Etruscan, South Italian and Roman Dancing.

Etruscan, South Italian and Roman Dancing. Illustrations from the Grotta dei Vasi, the Grotta della Scimia, and the Grotta del Triclinio, Corneto. Funeral Dances from Albanella, Capua, &c. Pompeii and the Baths of Constantino. The Dances of the Etruscans and South Italians. The Roman, Dance of the Salii. The Bellicrepa. The social position of Dancing. The Chorus.

One of the most important nations of antiquity was the Etruscan, inhabiting, according to some authorities, a dominion from Lombardy to the Alps, and from the Mediterranean to the Adriatic.

Etruria gave a dynasty to Rome in Servius Tullius, who originally was Masterna, an Etruscan.

Etruscan dancer. From a painting in the Grotta dei Vasi dipinti--Corneto.

Fig. 20: Etruscan dancer. From a painting in the Grotta dei Vasi dipinti—Corneto.

It is, however, with the dancing that we are dealing. There is little doubt that they were dancers in every sense; there are many ancient sepulchres in Etruria, with dancing painted on their walls. Other description than that of the pictures we do not possess, for as yet the language is a dead letter. There is no doubt, as Gerhardt [1] suggests, that they considered dancing as one of the emblems of joy in a future state, and that the dead were received with dancing and music in their new home. They danced to the music of the pipes, the lyre, the castanets of wood, steel, or brass, as is shown in the illustrations taken from the monuments.

Etruscan dancing and performances. From paintings in the Grotta della Scimia Corneto, about 500 B.C.

Fig. 21: Etruscan dancing and performances. From paintings in the Grotta della Scimia Corneto, about 500 B.C.

That the Phoenicians and Greeks had at certain times immense influence on the Etruscans is evident from their relics which we possess (fig. 20).

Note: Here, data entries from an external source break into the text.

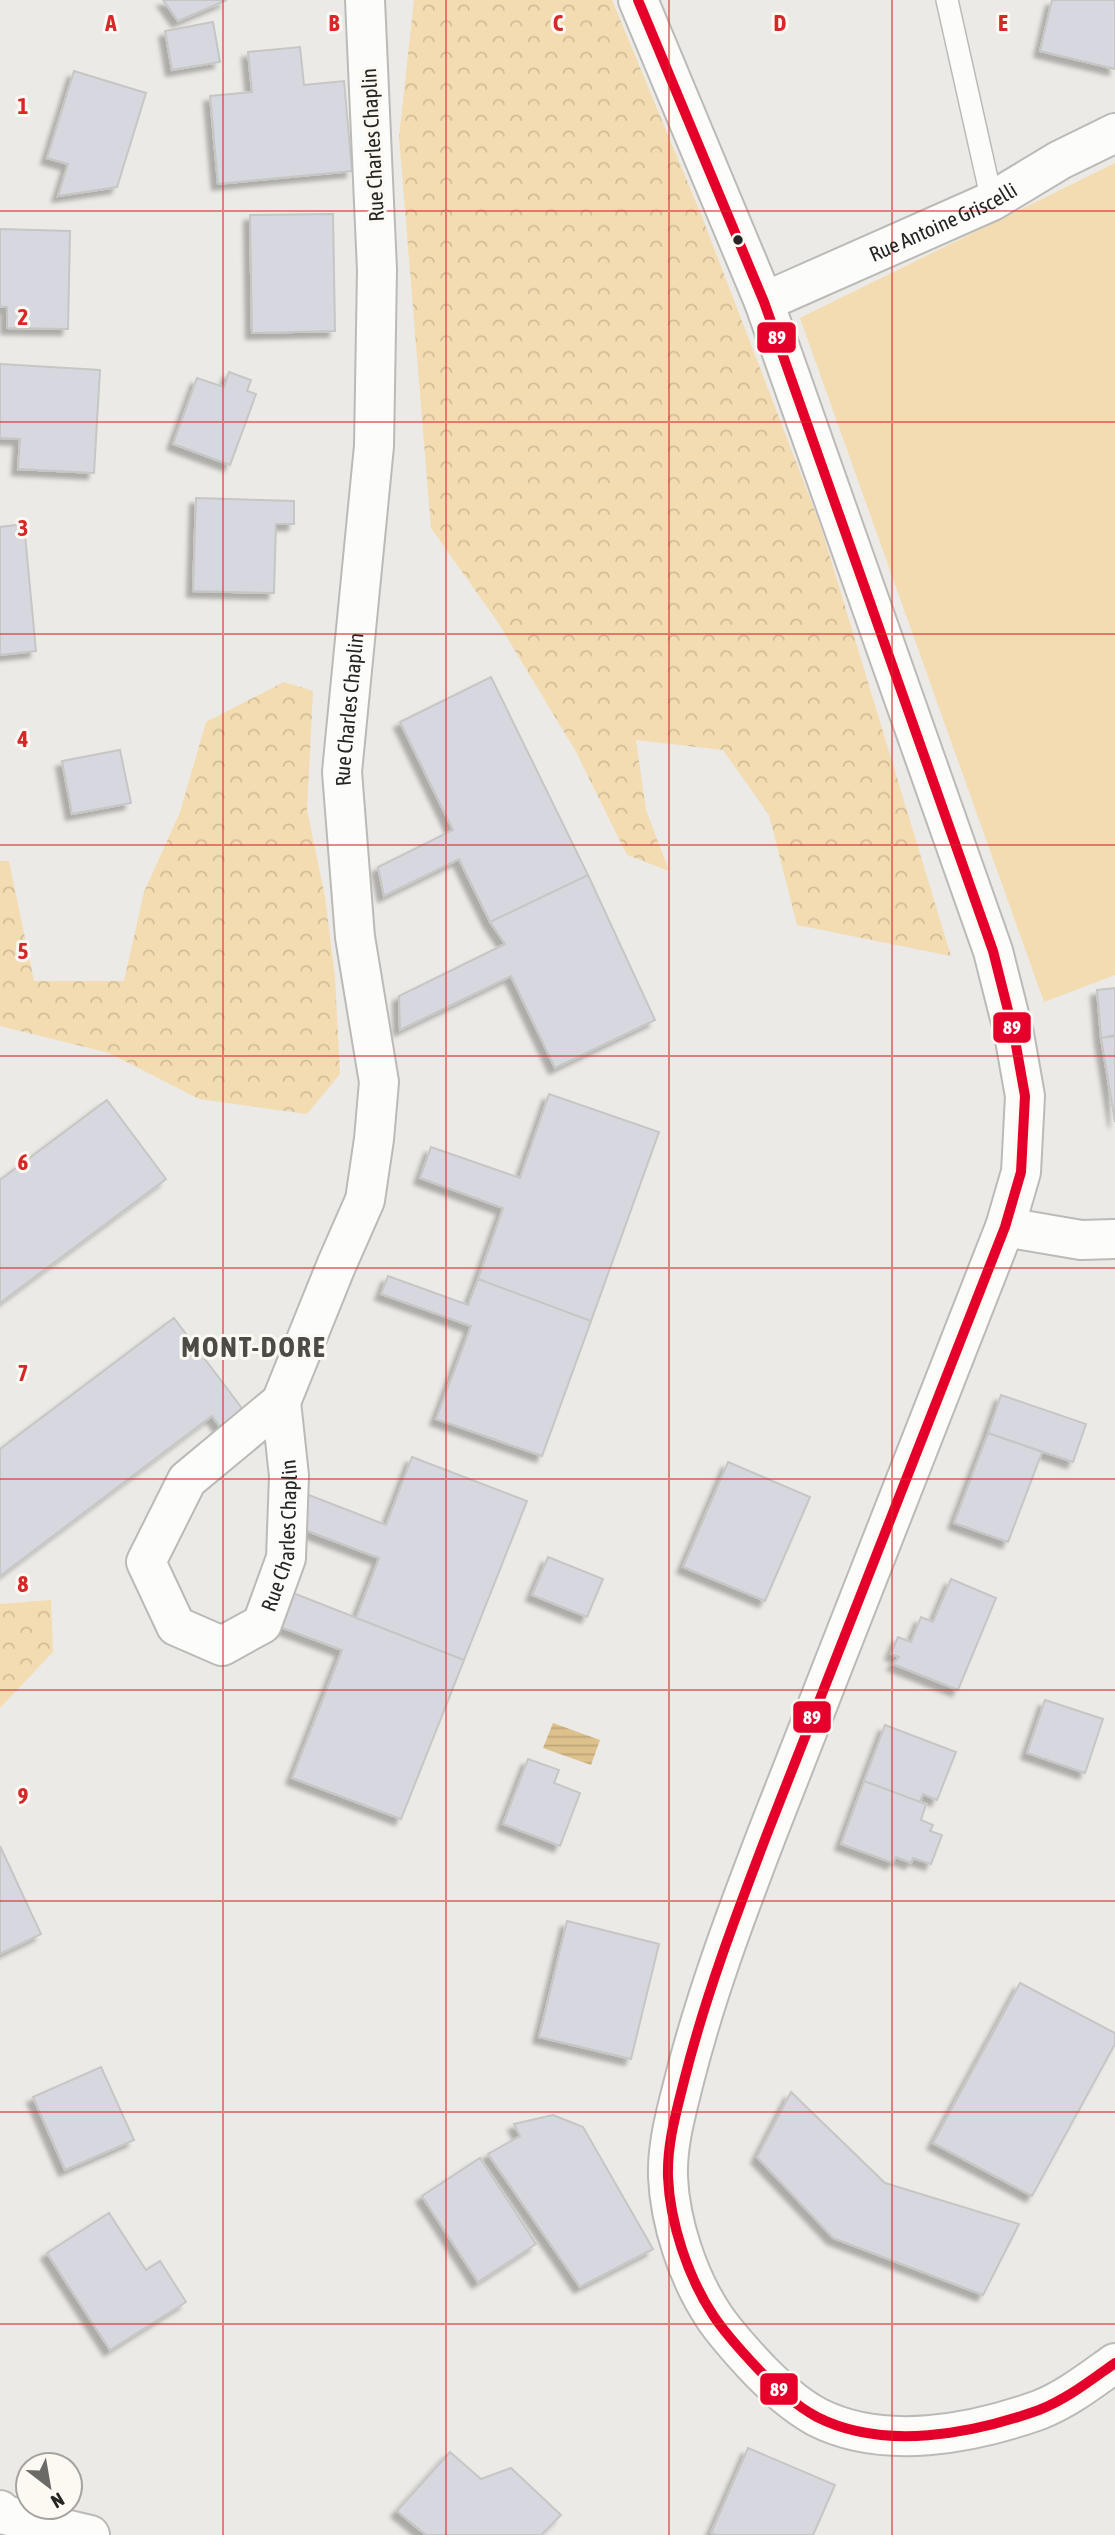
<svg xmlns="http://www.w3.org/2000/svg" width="1115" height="2535" font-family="'Asap Condensed',sans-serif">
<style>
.green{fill:#f3dcb1}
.forest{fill:url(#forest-crowns)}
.water{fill:url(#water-rules)}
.building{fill:#d7d8df;stroke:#c6c6c5;stroke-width:2;filter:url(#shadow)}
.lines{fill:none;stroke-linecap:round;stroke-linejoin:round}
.lane-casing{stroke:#bbbab7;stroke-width:24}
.street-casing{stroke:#bbbab7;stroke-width:42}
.secondary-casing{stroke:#bbbab7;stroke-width:42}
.lane{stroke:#fcfcfb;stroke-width:21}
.street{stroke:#fcfcfb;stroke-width:38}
.secondary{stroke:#fcfcfb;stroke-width:38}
.bus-1-casing{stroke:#fcf8f2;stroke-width:16}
.bus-1{stroke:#e4002b;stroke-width:10}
.grid{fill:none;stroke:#d62828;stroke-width:2;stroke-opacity:0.55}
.bus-dot{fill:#262523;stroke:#fcf8f2;stroke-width:2.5}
.labels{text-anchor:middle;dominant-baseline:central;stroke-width:6;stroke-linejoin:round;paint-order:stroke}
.street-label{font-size:21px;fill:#262523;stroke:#fcf8f2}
.district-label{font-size:28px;font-weight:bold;letter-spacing:2px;fill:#4d4b45;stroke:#fcf8f2}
.grid-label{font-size:23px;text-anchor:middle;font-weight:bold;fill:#d62828;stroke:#fcf8f2;stroke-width:6;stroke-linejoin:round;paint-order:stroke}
.line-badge{stroke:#fcf8f2;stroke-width:2.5}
.badge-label{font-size:19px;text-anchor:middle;font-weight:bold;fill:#fff}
</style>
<defs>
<pattern id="forest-crowns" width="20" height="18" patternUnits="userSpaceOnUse" patternTransform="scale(1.75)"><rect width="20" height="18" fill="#f3dcb1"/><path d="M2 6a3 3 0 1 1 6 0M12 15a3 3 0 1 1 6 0" fill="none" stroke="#d0bd98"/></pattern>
<pattern id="water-rules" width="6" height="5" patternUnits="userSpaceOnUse" patternTransform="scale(1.75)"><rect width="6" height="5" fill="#ddc18c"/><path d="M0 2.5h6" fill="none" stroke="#bea678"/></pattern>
<filter id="shadow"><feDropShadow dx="-6" dy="6" stdDeviation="2" flood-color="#0004"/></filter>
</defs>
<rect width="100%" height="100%" fill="#eceae6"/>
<path class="green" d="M1115,163V975L1044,1002L800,318Z"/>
<path class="forest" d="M414,0H612L702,217L821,527L951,956L797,925L769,815L723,750L636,740L646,810L669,871L627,855L575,750L497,621L431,528L399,137Z
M284,682L313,691L307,810L325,897L335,977L340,1074L307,1114L199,1099L109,1053L0,1026V861H9L34,981H124L144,892L180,812L206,722Z
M51,1600L53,1652L0,1708V1604Z"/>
<path class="water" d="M553,1723L600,1740L591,1765L543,1748Z"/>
<path class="building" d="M163,0H227L178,21Z
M1052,0H1115V69L1040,51Z
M213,22L220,62L172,70L165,31Z
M300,47L304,85L344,81L352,171L218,184L210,96L252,92L248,52Z
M74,71L146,93L117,187L58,196L68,164L47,158Z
M333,214L335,331L252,333L250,215Z
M0,229L70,231L68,329L7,328V307H0Z
M0,364L100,370L94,473L18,469L20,439L0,438Z
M229,372L251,380L247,391L256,394L230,465L173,444L197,378L224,387Z
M196,498L294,501V524H276L274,593L193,591Z
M24,524L36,651L0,655V527Z
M491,677L588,875L490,922L459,859L384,896L378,867L453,830L400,722Z
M120,750L131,803L72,814L62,761Z
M588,875L655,1020L555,1068L511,976L400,1030L399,996L505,944L490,922Z
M1115,988V1035L1101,1038L1097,990Z
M1115,1036V1122L1101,1038Z
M549,1094L659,1132L591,1321L478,1279L503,1208L420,1178L431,1147L520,1178Z
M107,1100L166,1179L0,1303V1180Z
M388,1276L468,1305L478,1279L591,1321L542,1456L436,1419L471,1326L381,1294Z
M174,1318L250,1419L227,1436L212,1416L0,1576V1449Z
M1001,1395L1086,1424L1073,1462L988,1433Z
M988,1433L1042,1452L1008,1542L954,1523Z
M412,1457L527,1501L464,1660L356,1618L379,1558L297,1527L301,1492L386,1525Z
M728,1462L810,1497L765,1601L683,1567Z
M548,1557L603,1579L587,1617L532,1595Z
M951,1579L996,1598L958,1690L893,1664L899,1657L891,1654L898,1637L911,1642L921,1617L933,1622Z
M288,1591L464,1660L401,1819L292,1778L342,1650L275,1625Z
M1045,1700L1103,1719L1085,1773L1027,1753Z
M885,1725L956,1752L937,1800L923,1794L920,1802L864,1781Z
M528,1759L559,1770L554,1783L580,1793L560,1846L503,1824Z
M864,1781L926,1804L921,1820L933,1825L930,1831L942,1835L931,1864L913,1858L911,1863L896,1857L893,1863L841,1844Z
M0,1846L41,1934L0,1954Z
M567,1921L659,1944L631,2059L539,2037Z
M1020,1983L1115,2033V2044L1032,2196L933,2143Z
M101,2067L134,2140L65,2170L33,2097Z
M791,2092L885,2183L1019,2224L983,2295L833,2238L757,2157Z
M553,2115L583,2127L653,2249L580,2287L488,2154L520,2136L514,2124Z
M480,2158L536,2244L478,2282L422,2196Z
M109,2213L146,2270L160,2261L186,2302L110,2350L47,2253Z
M748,2448L835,2485L813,2535H716L711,2533Z
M450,2452L481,2479L511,2468L561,2515L541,2535H426L397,2511Z"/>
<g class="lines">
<defs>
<path id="lane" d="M947,0L992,201"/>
<g id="street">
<path id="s1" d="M764,302L992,201L1060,160L1115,133"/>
<path d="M1005,1227L1081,1240L1115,1239"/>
<path id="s2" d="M281,1402L187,1480L146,1562L176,1626L222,1646L262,1624L286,1558L289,1476L281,1402L336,1266L365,1200L374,1139L379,1082L355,937L342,772L374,446L377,270L365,0"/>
<path d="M0,2510L5,2515L90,2535"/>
</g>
<path id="secondary" d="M638,0L764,302L993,951L1014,1034L1025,1096L1021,1172L1005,1227C925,1429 845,1631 767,1834C736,1915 705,1997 684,2081C676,2113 667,2144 668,2177C670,2223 688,2277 713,2315C726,2335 744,2354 760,2371C778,2389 795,2405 817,2417C884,2451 972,2434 1039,2410C1067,2399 1091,2380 1115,2363"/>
</defs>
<use href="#lane" class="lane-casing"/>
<use href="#street" class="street-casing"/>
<use href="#secondary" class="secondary-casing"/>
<use href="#lane" class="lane"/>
<use href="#street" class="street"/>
<use href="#secondary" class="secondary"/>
<defs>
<path id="bus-1" d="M638,0L764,302L993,951L1014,1034L1025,1096L1021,1172L1005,1227C925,1429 845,1631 767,1834C736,1915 705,1997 684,2081C676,2113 667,2144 668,2177C670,2223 688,2277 713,2315C726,2335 744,2354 760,2371C778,2389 795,2405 817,2417C884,2451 972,2434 1039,2410C1067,2399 1091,2380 1115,2363"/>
</defs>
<use href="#bus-1" class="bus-1-casing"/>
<use href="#bus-1" class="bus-1"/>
</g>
<path class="grid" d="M223,0V2535M446,0V2535M669,0V2535M892,0V2535M0,211H1115M0,422H1115M0,634H1115M0,845H1115M0,1056H1115M0,1268H1115M0,1479H1115M0,1690H1115M0,1901H1115M0,2112H1115M0,2324H1115"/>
<circle class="bus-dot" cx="738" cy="240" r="6"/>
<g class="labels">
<g class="street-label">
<text transform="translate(372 145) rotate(-93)">Rue Charles Chaplin</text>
<text stroke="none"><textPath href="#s1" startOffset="196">Rue Antoine Griscelli</textPath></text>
<text stroke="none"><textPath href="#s2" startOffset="1320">Rue Charles Chaplin</textPath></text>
<text stroke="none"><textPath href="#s2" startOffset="472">Rue Charles Chaplin</textPath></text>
</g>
<g class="district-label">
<text x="254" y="1347">MONT-DORE</text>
</g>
</g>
<g class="grid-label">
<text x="111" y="31">A</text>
<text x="334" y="31">B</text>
<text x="558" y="31">C</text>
<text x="780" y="31">D</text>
<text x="1003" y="31">E</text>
<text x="23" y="114">1</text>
<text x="23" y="325">2</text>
<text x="23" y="536">3</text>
<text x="23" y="747">4</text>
<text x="23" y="959">5</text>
<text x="23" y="1170">6</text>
<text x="23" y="1381">7</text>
<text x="23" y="1592">8</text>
<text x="23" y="1804">9</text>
</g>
<g class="line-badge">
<rect x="756" y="321" width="41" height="33" rx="7" fill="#e4002b"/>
<rect x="992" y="1011" width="40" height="33" rx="7" fill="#e4002b"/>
<rect x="792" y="1700" width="40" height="34" rx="7" fill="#e4002b"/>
<rect x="759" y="2372" width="40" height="34" rx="7" fill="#e4002b"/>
</g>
<g class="badge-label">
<text x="777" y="344">89</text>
<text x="1012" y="1034">89</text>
<text x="812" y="1724">89</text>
<text x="779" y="2396">89</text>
</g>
<g transform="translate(49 2486) rotate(149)"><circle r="33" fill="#fcf8f2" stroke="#a6a49f" stroke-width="2"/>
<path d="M0-5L12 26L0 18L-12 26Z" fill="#6b6a67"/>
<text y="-10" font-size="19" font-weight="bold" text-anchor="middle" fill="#262523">N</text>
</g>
</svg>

A characteristic illustration of the dancer is from a painting in the tomb of the Vasi dipinti, Corneto, which, according to Mr. Dennis, [2] belongs to the archaic period, and is perhaps as early as 600 B.C. It exhibits a stronger Greek influence than some of the paintings. Fig. 21, showing a military dance to pipes, with other sports, comes from the Grotta della Scimia, also at Corneto; these show a more purely Etruscan character.

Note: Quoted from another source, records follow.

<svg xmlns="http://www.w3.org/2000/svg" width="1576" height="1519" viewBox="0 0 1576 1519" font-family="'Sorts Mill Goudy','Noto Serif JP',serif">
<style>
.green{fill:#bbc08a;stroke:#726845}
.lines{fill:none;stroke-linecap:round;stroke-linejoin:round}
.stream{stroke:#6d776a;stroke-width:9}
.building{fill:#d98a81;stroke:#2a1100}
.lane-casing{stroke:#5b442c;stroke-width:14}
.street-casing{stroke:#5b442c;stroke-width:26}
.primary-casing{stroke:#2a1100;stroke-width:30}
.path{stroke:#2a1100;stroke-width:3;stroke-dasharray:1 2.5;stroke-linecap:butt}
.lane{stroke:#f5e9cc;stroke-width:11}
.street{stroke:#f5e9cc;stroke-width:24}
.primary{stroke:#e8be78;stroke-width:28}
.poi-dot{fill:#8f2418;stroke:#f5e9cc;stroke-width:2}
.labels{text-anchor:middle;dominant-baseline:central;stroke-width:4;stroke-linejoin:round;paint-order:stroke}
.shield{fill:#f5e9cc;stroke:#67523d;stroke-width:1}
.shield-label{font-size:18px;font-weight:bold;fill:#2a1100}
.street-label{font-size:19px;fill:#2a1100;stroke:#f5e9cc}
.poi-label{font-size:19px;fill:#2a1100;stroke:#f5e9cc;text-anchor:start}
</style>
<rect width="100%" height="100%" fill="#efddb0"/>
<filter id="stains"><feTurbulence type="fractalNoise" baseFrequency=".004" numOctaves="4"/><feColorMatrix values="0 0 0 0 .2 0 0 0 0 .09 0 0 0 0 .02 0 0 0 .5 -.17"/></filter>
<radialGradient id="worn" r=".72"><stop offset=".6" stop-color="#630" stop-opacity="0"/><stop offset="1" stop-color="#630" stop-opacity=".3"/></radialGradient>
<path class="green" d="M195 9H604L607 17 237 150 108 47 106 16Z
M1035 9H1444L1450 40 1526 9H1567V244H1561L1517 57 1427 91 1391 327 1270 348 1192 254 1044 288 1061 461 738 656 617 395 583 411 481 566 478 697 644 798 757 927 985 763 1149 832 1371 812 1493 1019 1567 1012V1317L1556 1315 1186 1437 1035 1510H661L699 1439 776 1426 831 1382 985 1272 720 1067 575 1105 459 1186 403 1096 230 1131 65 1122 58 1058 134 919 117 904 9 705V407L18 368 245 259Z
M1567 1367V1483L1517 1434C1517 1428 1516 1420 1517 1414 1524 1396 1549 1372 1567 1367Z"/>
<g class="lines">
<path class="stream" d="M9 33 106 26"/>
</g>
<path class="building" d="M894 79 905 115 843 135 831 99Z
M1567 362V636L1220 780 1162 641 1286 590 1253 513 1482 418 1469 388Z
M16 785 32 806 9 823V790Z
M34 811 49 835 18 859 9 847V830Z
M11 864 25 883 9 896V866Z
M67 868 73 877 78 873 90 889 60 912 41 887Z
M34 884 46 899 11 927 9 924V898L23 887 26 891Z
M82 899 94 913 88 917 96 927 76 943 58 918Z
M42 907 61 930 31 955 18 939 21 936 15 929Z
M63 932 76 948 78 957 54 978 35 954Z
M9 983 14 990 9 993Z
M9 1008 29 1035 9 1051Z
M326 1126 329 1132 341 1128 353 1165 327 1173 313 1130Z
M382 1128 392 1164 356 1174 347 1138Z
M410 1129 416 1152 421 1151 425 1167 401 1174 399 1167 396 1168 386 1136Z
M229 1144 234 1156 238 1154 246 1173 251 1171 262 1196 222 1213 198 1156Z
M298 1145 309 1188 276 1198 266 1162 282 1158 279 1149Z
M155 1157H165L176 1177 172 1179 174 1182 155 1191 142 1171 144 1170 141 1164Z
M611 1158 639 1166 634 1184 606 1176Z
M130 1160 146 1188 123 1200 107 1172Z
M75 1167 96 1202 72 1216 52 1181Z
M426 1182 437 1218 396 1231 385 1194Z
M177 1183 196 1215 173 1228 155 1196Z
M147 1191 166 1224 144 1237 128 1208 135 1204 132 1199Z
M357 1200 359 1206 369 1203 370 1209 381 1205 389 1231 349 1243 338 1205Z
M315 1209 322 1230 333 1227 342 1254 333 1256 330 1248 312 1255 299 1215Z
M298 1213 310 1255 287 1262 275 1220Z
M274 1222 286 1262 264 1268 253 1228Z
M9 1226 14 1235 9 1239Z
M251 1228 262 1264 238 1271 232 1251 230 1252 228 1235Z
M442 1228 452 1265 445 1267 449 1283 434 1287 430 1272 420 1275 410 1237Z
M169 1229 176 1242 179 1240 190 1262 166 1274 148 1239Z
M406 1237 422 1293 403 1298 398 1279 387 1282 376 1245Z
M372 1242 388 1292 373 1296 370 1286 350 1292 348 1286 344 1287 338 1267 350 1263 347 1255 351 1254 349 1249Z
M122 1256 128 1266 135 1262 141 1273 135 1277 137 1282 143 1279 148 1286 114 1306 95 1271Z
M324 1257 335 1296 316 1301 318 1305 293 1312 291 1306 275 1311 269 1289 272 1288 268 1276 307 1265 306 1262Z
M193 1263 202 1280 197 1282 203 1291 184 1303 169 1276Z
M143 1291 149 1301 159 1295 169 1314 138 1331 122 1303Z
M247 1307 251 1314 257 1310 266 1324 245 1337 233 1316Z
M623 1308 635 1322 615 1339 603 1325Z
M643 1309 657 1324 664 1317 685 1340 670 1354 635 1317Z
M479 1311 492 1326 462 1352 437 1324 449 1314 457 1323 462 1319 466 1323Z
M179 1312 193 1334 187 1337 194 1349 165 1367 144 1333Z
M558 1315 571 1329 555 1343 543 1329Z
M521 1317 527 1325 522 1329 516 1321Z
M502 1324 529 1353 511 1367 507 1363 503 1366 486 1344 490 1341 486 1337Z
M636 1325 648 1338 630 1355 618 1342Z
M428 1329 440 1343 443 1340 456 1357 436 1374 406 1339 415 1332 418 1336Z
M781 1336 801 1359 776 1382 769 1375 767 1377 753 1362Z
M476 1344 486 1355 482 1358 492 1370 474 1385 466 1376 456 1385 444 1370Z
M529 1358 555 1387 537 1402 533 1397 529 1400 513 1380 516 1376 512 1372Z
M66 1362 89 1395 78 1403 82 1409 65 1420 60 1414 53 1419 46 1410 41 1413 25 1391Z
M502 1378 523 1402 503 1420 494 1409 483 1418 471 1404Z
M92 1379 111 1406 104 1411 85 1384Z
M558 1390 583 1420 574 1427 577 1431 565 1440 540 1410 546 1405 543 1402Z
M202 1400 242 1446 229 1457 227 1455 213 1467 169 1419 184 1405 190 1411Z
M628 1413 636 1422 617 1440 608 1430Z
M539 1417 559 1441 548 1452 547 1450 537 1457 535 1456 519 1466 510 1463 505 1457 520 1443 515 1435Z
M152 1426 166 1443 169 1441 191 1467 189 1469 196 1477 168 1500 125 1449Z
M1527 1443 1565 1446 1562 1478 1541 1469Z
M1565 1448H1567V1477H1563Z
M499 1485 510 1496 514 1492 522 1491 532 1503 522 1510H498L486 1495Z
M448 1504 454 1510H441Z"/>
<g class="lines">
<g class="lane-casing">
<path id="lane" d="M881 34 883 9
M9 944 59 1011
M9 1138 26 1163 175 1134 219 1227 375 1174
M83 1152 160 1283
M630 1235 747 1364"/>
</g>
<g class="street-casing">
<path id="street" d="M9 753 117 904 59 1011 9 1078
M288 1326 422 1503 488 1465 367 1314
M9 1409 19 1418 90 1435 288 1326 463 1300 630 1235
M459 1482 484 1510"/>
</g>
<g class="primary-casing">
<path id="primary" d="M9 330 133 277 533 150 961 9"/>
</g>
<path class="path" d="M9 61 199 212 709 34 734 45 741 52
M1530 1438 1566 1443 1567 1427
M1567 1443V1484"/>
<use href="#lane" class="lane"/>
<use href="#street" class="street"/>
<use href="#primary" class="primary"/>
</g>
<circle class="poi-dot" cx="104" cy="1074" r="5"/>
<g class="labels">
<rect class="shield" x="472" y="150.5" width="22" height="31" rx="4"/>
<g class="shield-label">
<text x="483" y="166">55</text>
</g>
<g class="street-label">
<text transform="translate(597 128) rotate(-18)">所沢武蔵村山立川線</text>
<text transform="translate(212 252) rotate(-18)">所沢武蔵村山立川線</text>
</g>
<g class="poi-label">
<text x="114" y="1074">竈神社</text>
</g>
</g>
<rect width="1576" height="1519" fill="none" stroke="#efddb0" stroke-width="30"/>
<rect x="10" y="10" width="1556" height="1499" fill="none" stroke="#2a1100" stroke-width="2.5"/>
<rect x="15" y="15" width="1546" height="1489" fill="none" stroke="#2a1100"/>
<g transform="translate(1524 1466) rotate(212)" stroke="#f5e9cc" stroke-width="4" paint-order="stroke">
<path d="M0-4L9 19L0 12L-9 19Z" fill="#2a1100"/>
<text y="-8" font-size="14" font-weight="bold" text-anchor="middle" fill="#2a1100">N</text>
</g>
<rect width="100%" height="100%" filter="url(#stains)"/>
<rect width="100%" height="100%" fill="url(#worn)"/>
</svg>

Etruscan Dancing. From the Grotta del Triclinio.--Corneto.

Fig. 22: Etruscan Dancing. From the Grotta del Triclinio.—Corneto.

The pretty dancing scene from the Grotta del Triclinio at Corneto is taken from a full-sized copy in the British Museum, and is of the greatest interest. It is considered to be of the Greco-Etruscan period, and later than the previous examples (fig. 22).

There is a peculiarity in the attitude of the hands, and of the fingers being kept flat and close together; it is not a little curious that the modern Japanese dance, as exhibited by Mme. Sadi Yacca, has this peculiarity, whether the result of ancient tradition or of modern revival, the writer cannot say.

Almost as interesting as the Etruscan are the illustrations of dancing found in the painted tombs of the Campagna and Southern Italy, once part of "Magna Grecia"; the figure of a funeral dance, with the double pipe accompaniments, from a painted tomb near Albanella (fig. 23) may be as late as 300 B.C., and those in figs. 24, 25 from a tomb near Capua are probably of about the same period. These Samnite dances appear essentially different from the Etruscan; although both Greek and Etruscan influence are very evident, they are more solemn and stately. This may, however, arise from a different national custom.

That the Etruscan, Sabellian, Oscan, Samnite, and other national dances of the country had some influence on the art in Rome is highly probable, but the paucity of early Roman examples renders the evidence difficult.

Funeral dance in the obsequies of a female. From a painted tomb near Albanella.

Fig. 23: Funeral dance in the obsequies of a female. From a painted tomb near Albanella.